__SELECTED TEXT__
----

2012-06-05 Thread Ross Halliday
After reading this thread it sounds like it could be DSLAM related. Our brand 
(OCCAM/Calix) has a few interesting gotchas along these lines. I take it you 
don't see the same behavior directly connected to the switch?

Also this is a Cisco-oriented list, while some people are familiar with other 
vendors, other gear isn't exactly the group's expertise.


Cheers
- Ross


-Original Message-
From: cisco-nsp-boun...@puck.nether.net 
[mailto:cisco-nsp-boun...@puck.nether.net] On Behalf Of Mohammad Khalil
Sent: Monday, June 04, 2012 6:17 PM
To: danail.pet...@yahoo.com
Cc: cisco-nsp@puck.nether.net
Subject: Re: [c-nsp] Multicast Issue


Hi , I am using IGMP v2 
Regarding the core switch , its non Cisco switch and i only configured IGMP 
quierer to server for the Vlan created for TVs (STBs)

BR,

 Subject: Re: [c-nsp] Multicast Issue
 From: danail.pet...@yahoo.com
 Date: Mon, 4 Jun 2012 13:11:14 +0300
 CC: td_mi...@yahoo.com; m...@mcadory.info; cisco-nsp@puck.nether.net
 To: eng_m...@hotmail.com
 
 Hi there,
 
 A few questions:
 
 1. What IGMP version is used?
 2. What kind is the platform - 65/76 and if so - what modules are used.
 
 If this is an IGMPv3 - there is a well known issue with it. I should search a 
 little for that but S,G channels are not properly snooped by the switch, 
 which results in broadcast manner you described.
 
 BR,
 Dani
 On Jun 4, 2012, at 12:14 PM, Mohammad Khalil wrote:
 
  
  Hi all , thanks for all replies
  Seemingly after i connected a laptop with wireshark , there seem a lot of 
  broadcast which reach as well unused ports 
  Bandwidth supposed to be 5M for each stream requested , so is it possibly 
  CPE ?
  We have configured IGMP quierer on the Core Switch
  
  BR,
  
  Date: Sat, 2 Jun 2012 23:25:22 -0700
  From: td_mi...@yahoo.com
  Subject: Re: [c-nsp] Multicast Issue
  To: eng_m...@hotmail.com; m...@mcadory.info
  CC: cisco-nsp@puck.nether.net
  
  Badly configured QoS perhaps ?

----

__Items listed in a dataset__

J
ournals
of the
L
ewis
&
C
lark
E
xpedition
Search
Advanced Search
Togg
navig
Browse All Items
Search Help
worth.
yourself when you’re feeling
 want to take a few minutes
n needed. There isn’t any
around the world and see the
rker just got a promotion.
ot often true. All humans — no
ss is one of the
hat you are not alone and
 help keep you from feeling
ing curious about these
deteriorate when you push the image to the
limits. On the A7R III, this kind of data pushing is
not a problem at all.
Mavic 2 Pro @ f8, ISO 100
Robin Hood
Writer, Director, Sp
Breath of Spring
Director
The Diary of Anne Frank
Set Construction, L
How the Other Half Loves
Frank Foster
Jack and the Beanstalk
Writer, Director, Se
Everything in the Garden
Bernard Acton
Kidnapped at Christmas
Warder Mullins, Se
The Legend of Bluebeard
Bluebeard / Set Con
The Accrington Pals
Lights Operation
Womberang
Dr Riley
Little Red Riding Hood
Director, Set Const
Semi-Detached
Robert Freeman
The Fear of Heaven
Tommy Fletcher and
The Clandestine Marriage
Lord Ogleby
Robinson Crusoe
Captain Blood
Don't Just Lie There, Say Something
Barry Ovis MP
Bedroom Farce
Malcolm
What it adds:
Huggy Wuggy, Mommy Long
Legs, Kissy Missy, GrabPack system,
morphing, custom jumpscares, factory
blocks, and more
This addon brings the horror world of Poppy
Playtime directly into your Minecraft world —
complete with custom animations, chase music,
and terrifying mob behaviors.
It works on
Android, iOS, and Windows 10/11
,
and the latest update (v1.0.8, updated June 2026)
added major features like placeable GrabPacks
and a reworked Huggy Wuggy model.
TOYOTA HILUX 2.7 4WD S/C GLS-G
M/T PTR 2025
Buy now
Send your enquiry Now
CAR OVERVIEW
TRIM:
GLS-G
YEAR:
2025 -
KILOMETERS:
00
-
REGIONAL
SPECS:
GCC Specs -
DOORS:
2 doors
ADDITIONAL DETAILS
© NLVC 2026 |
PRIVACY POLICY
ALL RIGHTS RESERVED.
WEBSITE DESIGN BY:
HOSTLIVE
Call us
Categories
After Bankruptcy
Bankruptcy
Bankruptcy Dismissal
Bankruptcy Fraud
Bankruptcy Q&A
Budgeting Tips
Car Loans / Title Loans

----

__ASSIGNED TASK 1__
Transcribe the multicast email thread from "If this is an" up to and including "manner you described.".
__ASSIGNED TASK 2__
Write the next part of the multicast email thread, picking up right after its last line.
The rows are not needed for any of the work here.

__TASK RESULT 1__
If this is an IGMPv3 - there is a well known issue with it. I should search a 
 little for that but S,G channels are not properly snooped by the switch, 
 which results in broadcast manner you described.

__TASK RESULT 2__
  What about limitation on how much of the link can be used for multicast ?
  Can you try adding incremental streams in smaller amounts to find at what 
  point you have too much traffic ?
  Have you graphed the usage on the link to verify that the amount of 
  bandwidth being used is indeed what you think it might be ?
  There are about 101 different reasons it could be performing badly, we're 
  sort of just throwing suggestions out there.
  
  
  regards,Tony.
  
  
 From: Mohammad Khalil eng_m...@hotmail.com
  To: m...@mcadory.info 
  Cc: cisco-nsp@puck.nether.net 
  Sent: Sunday, 3 June 2012 3:22 PM
  Subject: Re: [c-nsp] Multicast Issue
  
  
  Hi , the issue seems not BW issue as according to the specifications , each 
  TV is supposed to consume 5M
  So any ideas?
  
  BR,
  Mohammad
  
  Date: Wed, 30 May 2012 23:44:31 -0500
  Subject: Re: [c-nsp]
  Multicast Issue
  From: m...@mcadory.info
  To: eng_m...@hotmail.com
  CC: cisco-nsp@puck.nether.net
  
  http://www.cardinalpeak.com/blog/?p=1054 is a good explanation of bit
  rate measurement process using WS. Use that to validate your expected
  8Mbps stream rate. Also validate with your DSLAM operator that the
  24Mbps you quote isn't total video and IPTV, but dedicated to video
  (or at least dedicated when video is flowing) to get your ~3 streams
  worth.
  
  Matt
  
  
  On Wed, May 30, 2012 at 1:29 AM, Mohammad Khalil eng_m...@hotmail.com 
  wrote:
  
  The downstream is configured to be 24 M but the upstream is configured to 
  be 4M
  this is the current setup , so it is for sure bandwidth issue ?
  
  From: mark.ti...@seacom.mu
  To: eng_m...@hotmail.com
  Subject: Re: [c-nsp] Multicast Issue
  Date: Wed, 30 May 2012 08:18:57 +0200
  CC: cisco-nsp@puck.nether.net
  
  On Wednesday, May 30, 2012 08:14:20 AM Mohammad Khalil
  wrote:
  
  Actually its
  supposed for each stream to consume 8M
  should i try to increase the speed limits configured ?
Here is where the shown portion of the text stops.